The real debate, McIntosh said, should be over helping disadvantaged youth during tough economic times. "The real issue is that Baltimore City, with less money, has been able to bring crime down," she said. "In times of recession, people who already have a hard time fall further and faster than people who are middle class and above."
Sen. Verna Jones-Rodwell of West Baltimore said lawmakers in Annapolis have already passed a similar youth fund, with tax breaks, for the city and that a pilot program will launch soon.
She accused McDonough of "trying to incite terror and fear where there is none" and suggested that his statements, not the St. Patrick's Day disturbances, will keep visitors away from the city. "It was a poor tactic, and it feels desperate for attention. It's dangerous."
She called what happened St. Patrick's Day "an isolated incident" that could have, and has, occurred in may other big cities across the country. "I think what is warranted is to have an examination of the facts," Jones-Rodwell said, "and to address them in a way that is effective and efficient given the city's resources."
While commentators on the Internet — responding to news stories and blogs — expressed anger at the disturbance in racial tones, it was McDonough who first broached the subject openly when he issued a news release titled: "Black Youth Mobs Terrorize Baltimore on Holidays."

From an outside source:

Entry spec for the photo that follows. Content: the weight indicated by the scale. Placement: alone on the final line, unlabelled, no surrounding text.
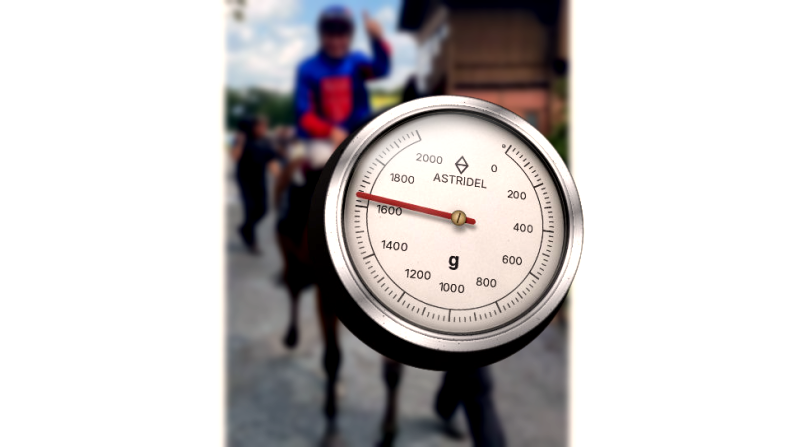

Speaking to reporters on Tuesday in Essex, McDonough made no apologies. Responding to criticism that he's bashing a city he doesn't represent in Annapolis, he noted that state money supports city infrastructure.
The delegate said that silence from city leaders, including his own colleagues in the legislature, prompted his outburst. "Why does it take a legislator from Baltimore County to bring this issue up?" he said. "If no one is going to say anything, then I guess I'm the one who has to do it."
But he said, "I'm not indicting the black community. … There are tens of thousands of young black children who have said no to drugs and yes to education. We have to protect them."